New ALS Classification System Needed for Better Care and Research, Scientists Argue

Amyotrophic lateral sclerosis (ALS) would benefit from a new classification system, according to a group of researchers who highlighted the shortcomings of current systems for diagnosing the disease and allocating patients to subtypes of the condition.

The opinion article, “Amyotrophic lateral sclerosis: moving towards a new classification system,” published in the journal The Lancet Neurology, laid out a roadmap to a strategy that could combine systematic classification systems with the highly varied symptoms encountered in real life — improving both patient care and research in the process.

During the 1930s, researchers agreed that the term ALS, or motor neuron disease, should encompass conditions affecting both upper and lower motor neurons. Today, scientists are still debating whether ALS is one condition or several different diseases.

Researchers at King’s College London, along with colleagues from a range of international institutions, argue that the current classification systems are inconsistent and do not enable accurate descriptions of ALS symptoms.

Today, there are two systems used: the Awaji-Shima criteria, which is a revised version of the El Escorial criteria, and the International Classification of Diseases (ICD).

El Escorial system

According to the El Escorial criteria and its revisions, an ALS diagnosis is dependent on symptoms of motor neuron disease that can be divided into four body regions.

ALS is diagnosed with various degrees of certainty, and the researchers report that the system is sometimes at odds with clinical observations. For example, they mention that a patient could be classified as having possible ALS when physicians have in fact ruled out all other explanations for the symptoms. This, they state, could lead to confusion in discussions with patients.

Problems with ICD system

The ICD, however, can be particularly valuable when comparing data between research institutions. But the ICD is frequently revised, and as the classification of ALS and its symptoms is based on clinical findings, while no method exists for defining the classification, each ICD revision ends up differing substantially from the previous one.

Although the difference in symptoms and disease progression among patients may be used to identify treatments that benefit certain groups of patients, researchers stress that a good classification system should separate diagnosis and symptom classifications so that a diagnosis can be made with high certainty, while enabling the identification of patient groups when needed

Classification systems need to take into account the predominant type of motor involvement, the age of onset and disease progression, non-movement symptoms, and genetic and molecular biomarkers. Such a development depends on a deeper understanding of disease mechanisms, but all these factors are surrounded by interpretation and other types of difficulties.
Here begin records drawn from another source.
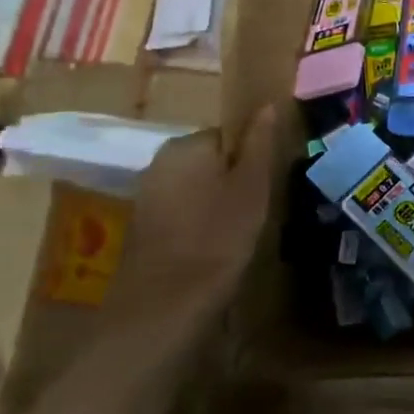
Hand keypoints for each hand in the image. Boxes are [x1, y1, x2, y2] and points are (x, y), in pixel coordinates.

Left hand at [113, 105, 278, 322]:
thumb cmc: (217, 238)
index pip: (231, 134)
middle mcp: (159, 163)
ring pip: (199, 187)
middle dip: (236, 179)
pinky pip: (184, 211)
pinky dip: (202, 222)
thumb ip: (259, 143)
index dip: (254, 157)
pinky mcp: (143, 228)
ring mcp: (147, 196)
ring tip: (243, 230)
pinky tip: (216, 247)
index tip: (269, 183)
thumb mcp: (252, 187)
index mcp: (186, 145)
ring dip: (220, 202)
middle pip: (213, 160)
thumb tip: (267, 105)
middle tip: (261, 207)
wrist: (164, 309)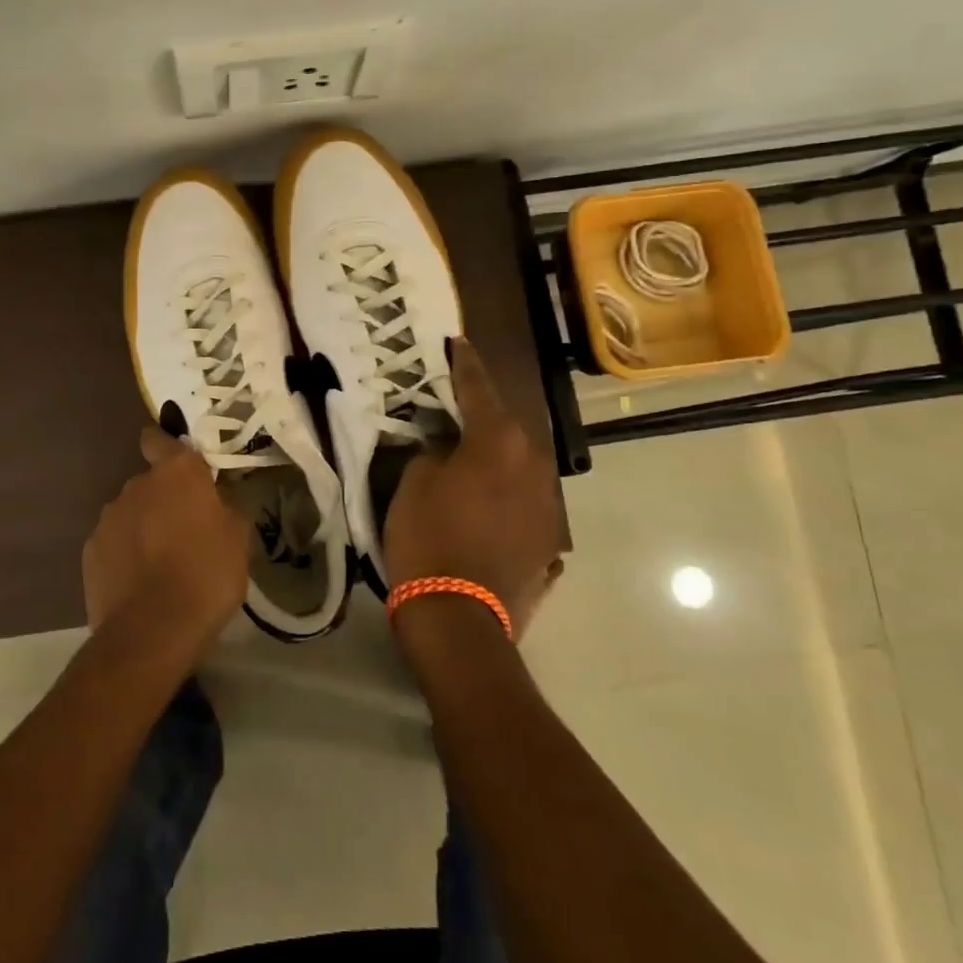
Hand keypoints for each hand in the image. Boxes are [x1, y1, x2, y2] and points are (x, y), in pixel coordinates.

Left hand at [83, 426, 249, 653]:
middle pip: (150, 482)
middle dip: (165, 499)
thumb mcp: (239, 539)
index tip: (181, 468)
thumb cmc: (206, 576)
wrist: (152, 632)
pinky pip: (114, 542)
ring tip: (162, 564)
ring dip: (144, 527)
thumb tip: (220, 496)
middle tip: (187, 531)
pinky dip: (125, 554)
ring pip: (131, 513)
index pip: (159, 439)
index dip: (167, 447)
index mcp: (176, 473)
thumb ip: (228, 506)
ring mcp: (109, 518)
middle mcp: (137, 485)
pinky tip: (140, 583)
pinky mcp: (91, 551)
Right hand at [384, 338, 566, 638]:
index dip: (465, 364)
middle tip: (455, 407)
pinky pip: (524, 507)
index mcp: (499, 443)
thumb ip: (433, 452)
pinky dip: (507, 501)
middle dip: (482, 416)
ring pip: (520, 468)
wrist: (458, 620)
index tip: (458, 342)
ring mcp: (547, 509)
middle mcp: (534, 467)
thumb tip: (446, 448)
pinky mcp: (548, 544)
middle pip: (506, 429)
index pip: (479, 389)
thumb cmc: (427, 539)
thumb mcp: (413, 483)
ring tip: (470, 459)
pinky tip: (488, 509)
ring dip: (497, 460)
For example, there are no definitions of what an early disease onset is, or how to determine that a type of ALS is familial. Since these definitions are up to the individual physician or researcher, it becomes difficult for studies to advance the general understanding of the disease.

To get around these obstacles, the researchers suggest that scientists and clinicians need to dramatically change how they think about ALS, particularly building new knowledge on multidisciplinary studies linking symptoms to genetic and molecular findings.

Standard description of ALS

As a first step toward a better classification system that is useful for both research and clinical practice, the team suggests a standard description of ALS. This description would need to have information on the clinical stage of the disease; any striking disease features such as young age of onset or slow progression; the balance between upper and lower motor neuron symptoms; and possibly the presence of relevant risk factors or biomarkers; and the certainty of ALS type according to the El Escorial criteria.

The diagnostic category could be further modified by adding information of a familial disease type, if the disease is found in a first-degree relative, or the presence of frontotemporal dementia.

This system, they argue, could provide key information in a systematic way, while allowing descriptions of disease manifestations. Future discoveries could be integrated into such a system, which also allows a precision approach to research and treatment since it provides clinicians and scientists with details about the cause, the balance of upper and lower motor neuron involvement, and clinical stage.